You are viewing a plain text version of this content. The canonical link for it is here.

Posted to user@flink.apache.org by Dan Hill <qu...@gmail.com> on 2021/08/20 15:20:09 UTC

Re: savepoint failure

I think this was from a breaking change we made to the key calculation in
our code between version updates.  So this error makes sense.

What's the best way to get more info for debugging?  How can I configure
the logs to output more key information?

On Fri, Jul 16, 2021 at 11:29 PM Dan Hill <qu...@gmail.com> wrote:

> Thanks, Till!

- **INFORMATION GIVEN**:
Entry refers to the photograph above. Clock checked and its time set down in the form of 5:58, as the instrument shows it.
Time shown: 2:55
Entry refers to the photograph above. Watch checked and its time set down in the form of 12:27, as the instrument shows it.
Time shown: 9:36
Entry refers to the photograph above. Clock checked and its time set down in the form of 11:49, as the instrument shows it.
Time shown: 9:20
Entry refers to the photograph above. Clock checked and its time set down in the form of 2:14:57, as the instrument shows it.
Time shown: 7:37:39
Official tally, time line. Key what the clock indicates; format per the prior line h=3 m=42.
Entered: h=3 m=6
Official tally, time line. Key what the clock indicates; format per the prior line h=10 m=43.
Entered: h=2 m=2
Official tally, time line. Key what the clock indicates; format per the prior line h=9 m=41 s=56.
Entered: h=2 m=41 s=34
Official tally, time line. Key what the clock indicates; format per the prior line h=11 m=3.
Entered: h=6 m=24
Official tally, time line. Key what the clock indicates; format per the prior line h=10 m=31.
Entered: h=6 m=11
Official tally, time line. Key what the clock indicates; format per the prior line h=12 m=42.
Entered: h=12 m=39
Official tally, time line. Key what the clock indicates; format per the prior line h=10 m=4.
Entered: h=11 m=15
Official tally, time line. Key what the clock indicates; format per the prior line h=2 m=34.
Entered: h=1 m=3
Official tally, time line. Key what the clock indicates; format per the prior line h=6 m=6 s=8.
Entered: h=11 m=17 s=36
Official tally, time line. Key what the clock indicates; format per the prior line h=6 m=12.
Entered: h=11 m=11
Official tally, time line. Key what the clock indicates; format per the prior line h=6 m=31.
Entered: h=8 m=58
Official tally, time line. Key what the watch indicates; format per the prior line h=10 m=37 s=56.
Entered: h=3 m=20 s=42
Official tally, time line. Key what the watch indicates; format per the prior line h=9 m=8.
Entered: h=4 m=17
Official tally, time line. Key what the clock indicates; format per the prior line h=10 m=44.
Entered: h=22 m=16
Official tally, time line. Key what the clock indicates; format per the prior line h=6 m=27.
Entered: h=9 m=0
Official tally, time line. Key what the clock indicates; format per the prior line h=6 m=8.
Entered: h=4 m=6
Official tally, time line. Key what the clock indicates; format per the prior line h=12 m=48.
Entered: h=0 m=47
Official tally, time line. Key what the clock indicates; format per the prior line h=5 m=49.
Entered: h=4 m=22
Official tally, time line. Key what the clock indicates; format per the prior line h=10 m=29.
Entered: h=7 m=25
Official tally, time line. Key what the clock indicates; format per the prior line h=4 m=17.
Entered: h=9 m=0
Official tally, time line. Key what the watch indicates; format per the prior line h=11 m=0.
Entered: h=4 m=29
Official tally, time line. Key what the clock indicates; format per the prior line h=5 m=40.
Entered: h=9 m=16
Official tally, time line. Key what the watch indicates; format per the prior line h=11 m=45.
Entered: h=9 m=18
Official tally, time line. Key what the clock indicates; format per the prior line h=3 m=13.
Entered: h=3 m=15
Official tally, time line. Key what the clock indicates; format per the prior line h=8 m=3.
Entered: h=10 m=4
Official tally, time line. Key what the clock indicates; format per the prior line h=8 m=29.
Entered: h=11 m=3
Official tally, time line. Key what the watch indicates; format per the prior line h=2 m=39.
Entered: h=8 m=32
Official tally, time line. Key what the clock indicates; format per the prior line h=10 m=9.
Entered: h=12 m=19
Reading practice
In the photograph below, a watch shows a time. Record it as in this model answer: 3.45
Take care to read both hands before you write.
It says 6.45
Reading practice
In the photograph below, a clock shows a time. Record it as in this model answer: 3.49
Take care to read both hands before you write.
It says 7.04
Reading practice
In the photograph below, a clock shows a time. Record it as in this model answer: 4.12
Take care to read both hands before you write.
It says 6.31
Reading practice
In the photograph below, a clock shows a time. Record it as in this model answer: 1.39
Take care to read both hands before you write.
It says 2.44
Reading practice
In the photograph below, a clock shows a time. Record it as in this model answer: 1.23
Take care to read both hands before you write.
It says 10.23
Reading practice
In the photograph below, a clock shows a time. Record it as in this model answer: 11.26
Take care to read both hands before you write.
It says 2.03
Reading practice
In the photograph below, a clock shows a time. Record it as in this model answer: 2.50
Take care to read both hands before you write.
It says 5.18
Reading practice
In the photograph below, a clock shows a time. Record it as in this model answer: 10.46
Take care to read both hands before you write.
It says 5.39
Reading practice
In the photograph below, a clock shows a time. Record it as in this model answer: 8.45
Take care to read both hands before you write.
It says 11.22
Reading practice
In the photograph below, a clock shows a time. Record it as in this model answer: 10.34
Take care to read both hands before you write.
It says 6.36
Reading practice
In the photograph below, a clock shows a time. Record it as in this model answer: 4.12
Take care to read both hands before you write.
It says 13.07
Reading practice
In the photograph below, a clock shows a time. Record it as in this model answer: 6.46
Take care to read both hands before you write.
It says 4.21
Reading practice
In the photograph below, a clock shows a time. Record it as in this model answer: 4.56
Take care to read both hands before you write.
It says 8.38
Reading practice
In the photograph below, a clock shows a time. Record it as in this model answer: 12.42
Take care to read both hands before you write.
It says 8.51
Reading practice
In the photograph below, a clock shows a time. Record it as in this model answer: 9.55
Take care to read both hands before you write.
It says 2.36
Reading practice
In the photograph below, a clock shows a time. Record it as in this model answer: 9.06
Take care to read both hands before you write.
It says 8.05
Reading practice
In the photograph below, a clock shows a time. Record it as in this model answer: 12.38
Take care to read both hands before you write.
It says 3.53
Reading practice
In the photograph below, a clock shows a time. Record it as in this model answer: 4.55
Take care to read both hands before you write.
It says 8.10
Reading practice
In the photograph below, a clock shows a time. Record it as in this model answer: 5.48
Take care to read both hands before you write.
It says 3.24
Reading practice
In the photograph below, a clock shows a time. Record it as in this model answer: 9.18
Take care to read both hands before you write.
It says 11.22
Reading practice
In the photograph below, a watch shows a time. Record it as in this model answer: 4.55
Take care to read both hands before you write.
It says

- **INSTRUCTION**:
Reproduce the mailing-list reply about the savepoint failure word for word, from "Posted to user@flink.apache.org" up to and including "more key information?".

- **SOLUTION FOR THIS EXERCISE**:
Posted to user@flink.apache.org by Dan Hill <qu...@gmail.com> on 2021/08/20 15:20:09 UTC

Re: savepoint failure

I think this was from a breaking change we made to the key calculation in
our code between version updates.  So this error makes sense.

What's the best way to get more info for debugging?  How can I configure
the logs to output more key information?